### Work required
Copy, please, the line with "vfov_deg: 3.2" and each line that follows it through the end of the data below, exactly as given and without pictures.

[Opening Data records section]

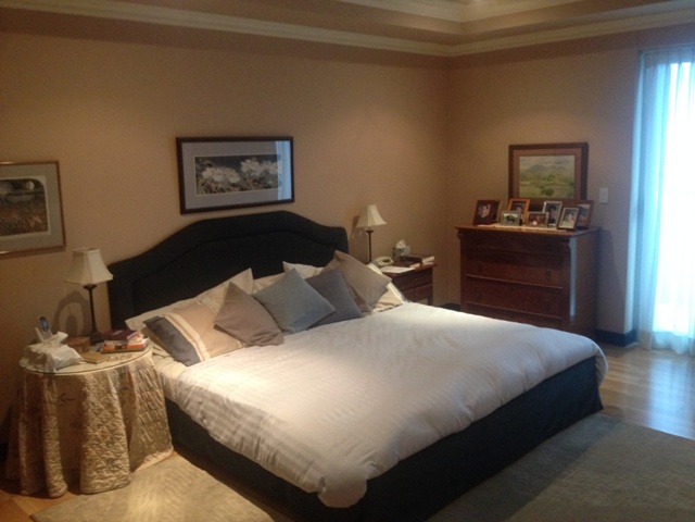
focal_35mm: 35
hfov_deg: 52.6
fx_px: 703
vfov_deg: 40.7
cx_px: 348
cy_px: 261
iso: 320
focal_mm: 4.28
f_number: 2.4
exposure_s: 1/20
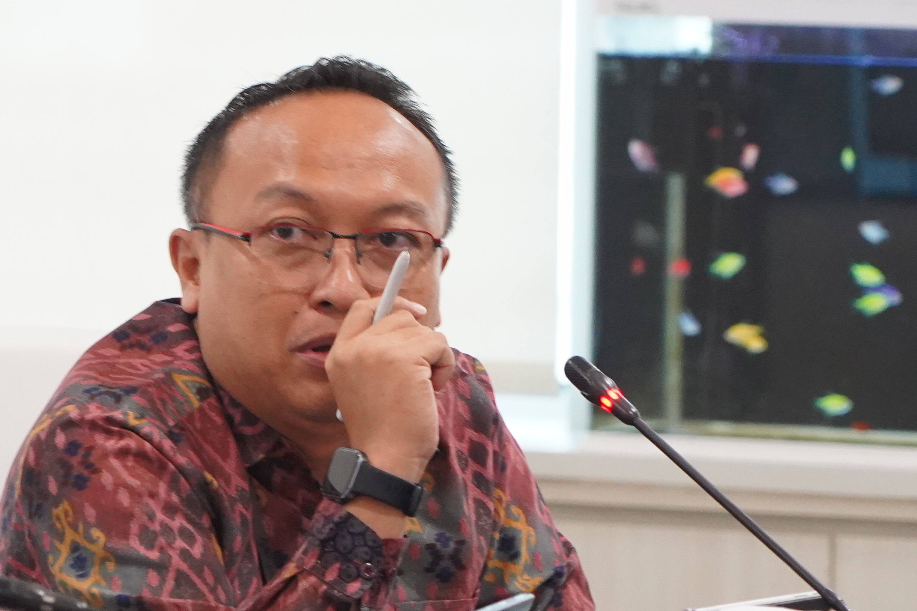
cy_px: 362
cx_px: 172
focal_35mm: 423
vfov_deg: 3.2
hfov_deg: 4.9
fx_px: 10773
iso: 5000
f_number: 6.3
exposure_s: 1/125
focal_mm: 172
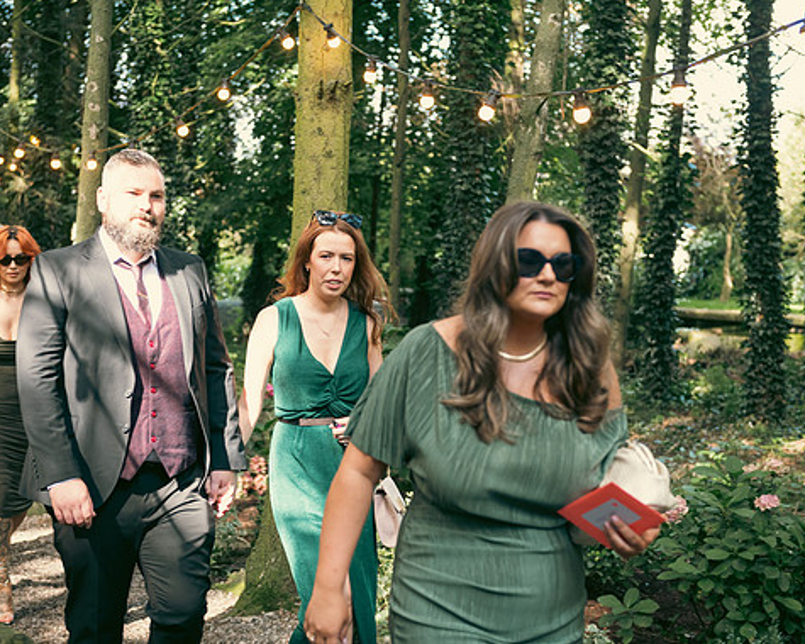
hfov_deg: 30.0
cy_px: 318
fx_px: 1501
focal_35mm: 63
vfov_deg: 24.2
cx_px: 336
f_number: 3.5
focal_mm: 55
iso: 250
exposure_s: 1/160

[Closing Data records section]

### Result of this exercise
vfov_deg: 3.2
hfov_deg: 4.9
fx_px: 10773
iso: 5000
f_number: 6.3
exposure_s: 1/125
focal_mm: 172
hfov_deg: 30.0
cy_px: 318
fx_px: 1501
focal_35mm: 63
vfov_deg: 24.2
cx_px: 336
f_number: 3.5
focal_mm: 55
iso: 250
exposure_s: 1/160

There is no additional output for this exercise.